We can see there are a few product groups that do not appear very often.  For exploring the ratings, we will focus only of the top 4 group categories from the list.

In [None]:
list = [' Book', ' Music', ' Video', ' DVD']
df2 = df[df['group'].isin(list)]
df2.group.value_counts()

In [None]:
df2.describe()

In [None]:
df2['avg_rating'].plot(kind = 'hist')

The histogram of avg ratings is interesting in that the extremes of ratings 0 vs 5 appear with much more frequency than do middling reviews.  There ends up being a bias in the ratings in that the extrems, people who are either very please or very displeased, tend to have a higher rating entry capture rate.


### Category bloat
Consider the product group named 'Books'. Each product in this group is associated with categories. Naturally, with categorization, there are tradeoffs between how broad or specific the categories must be. For this dataset, quantify the following:

a. Is there redundancy in the categorization? How can it be identified/removed?

b.

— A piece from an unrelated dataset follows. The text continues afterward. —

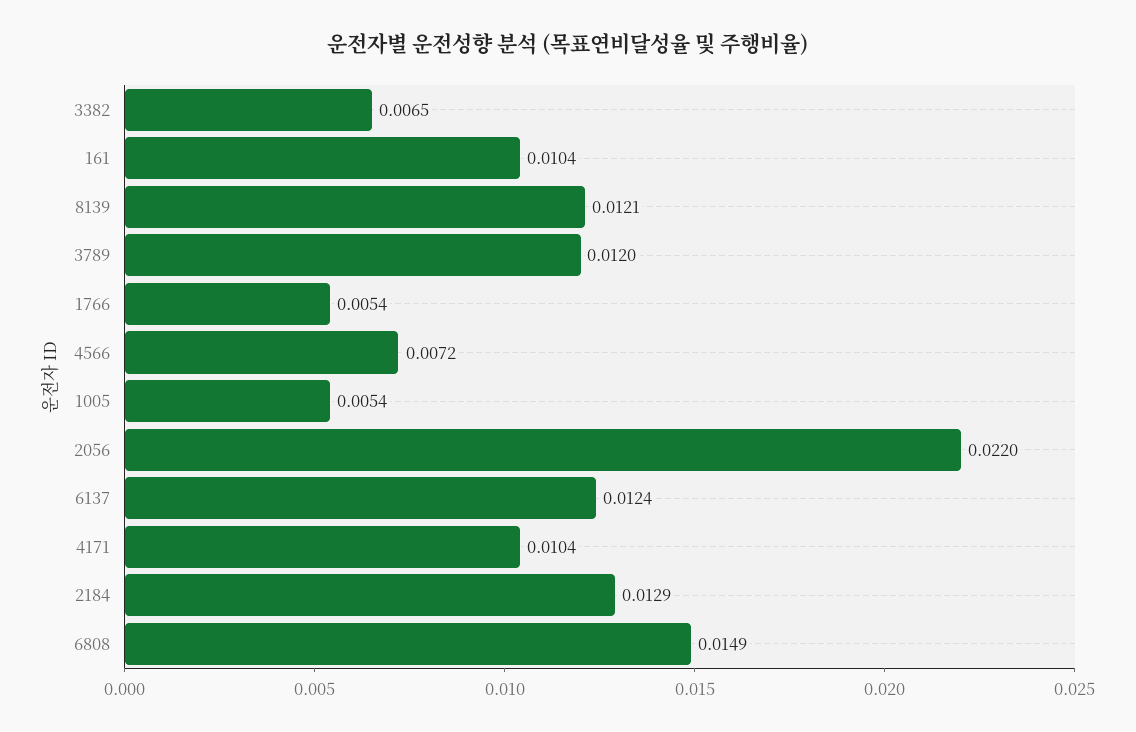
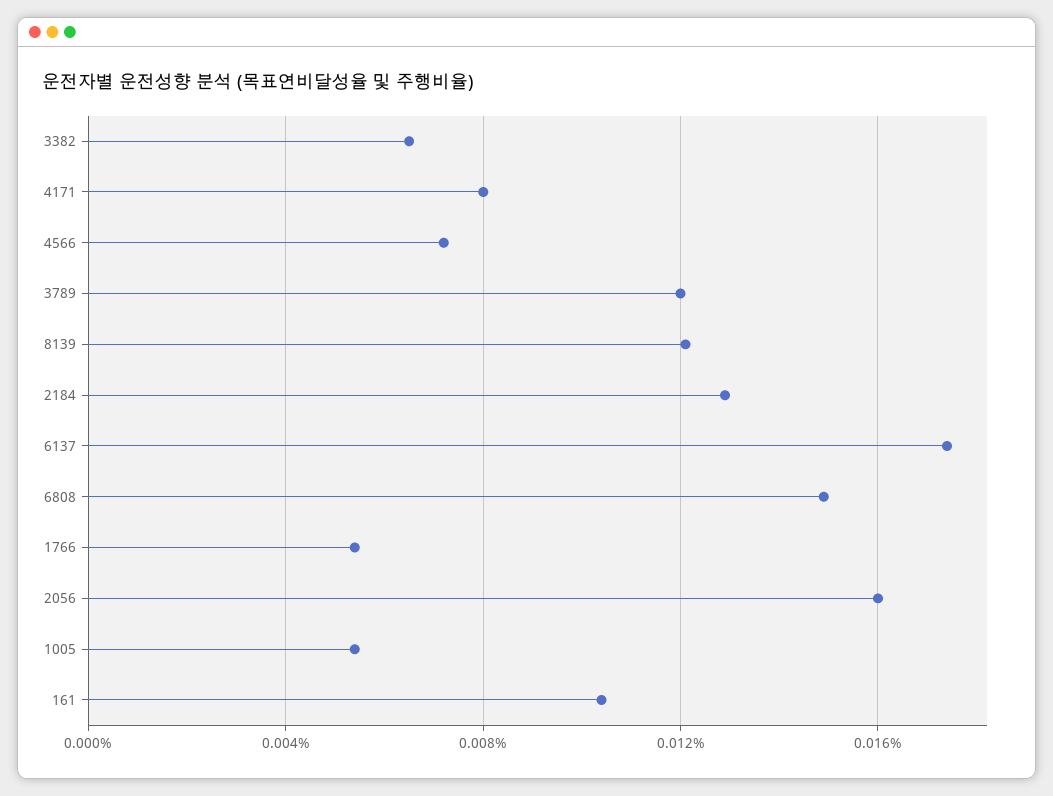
2056: 0.022 -> 0.016
6137: 0.0124 -> 0.0175
4171: 0.0104 -> 0.008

Is is possible to reduce the number of categories drastically (say to 10% of existing categories) by sacrificing relatively few category entries (say close to 10%)?

#### For part a, we will need to split apart the categorization better.

In [None]:
import re
category_list=[]  #top category list
totals = 0
#lets strip out the subcategories for books and create a df
for group in id_groups:
    for block in group:
        if block.startswith('  group:'):
            product = block.split(':')[-1]
            if 'Book' in product : totals+=1
        elif block.startswith('   |Books'):
            category_list.append(block.strip())
sub_category = []
for line in category_list:
    for subcat in line.split('|')[1:]:
        sub_category.append(subcat)

categorical_df = pd.DataFrame.from_dict(sub_category)
categorical_df.head()

In [None]:
print ('total number of books                               :', totals)
print ('total categories/sub_categories for all books       :', len(categorical_df[0]))
print ('total unique categories/sub_categories for all books:', len(categorical_df[0].unique()))

#get the unique category counts and exploring the top 20 unique
categorical_df[0].value_counts().head(20)

We can see that there is a fair amount of redundancy in the category structure setup.  Entries that are very non-descript like "Subjects" might easily be dropped.  

### B. (Suggested duration: 30 mins)

#### 1. Algorithm thinking
How would build the product categorization from scratch, using similar/co-purchased
information?
#### 2. Product thinking
Now, put on your 'product thinking' hat.

    a. Is it a good idea to show users the categorization hierarchy for items?
    b. Is it a good idea to show users similar/co-purchased items?
    c. Is it a good idea to show users reviews and ratings for items?
    d. For each of the above, why? How will you establish the same?

The best way to create a product categorization schema from scratch may be to create a categorization algorithm from the purchase information and the item descriptions.  

I believe categorization heirachy is not a necessary item to show, but when a user wants to see it there could be an available drop down.  This would prevent cluttering but still allow the user to access the info if wanted.

Showing similar/co-purchased items is a great idea to show users.  Often times this can speed up the search process for the user and the user may not always be aware they need or want the similar/co-purchased item until reminded.  This could increase the number of purchases made per visit.  

User reviews and ratings are critical to many user's purchase habits and should be shown.  Care must be taken to ensure the reviews/ratings are as accurate and trustworthy as possible because negative experience on a product could also erode trust in purchasing from the site again.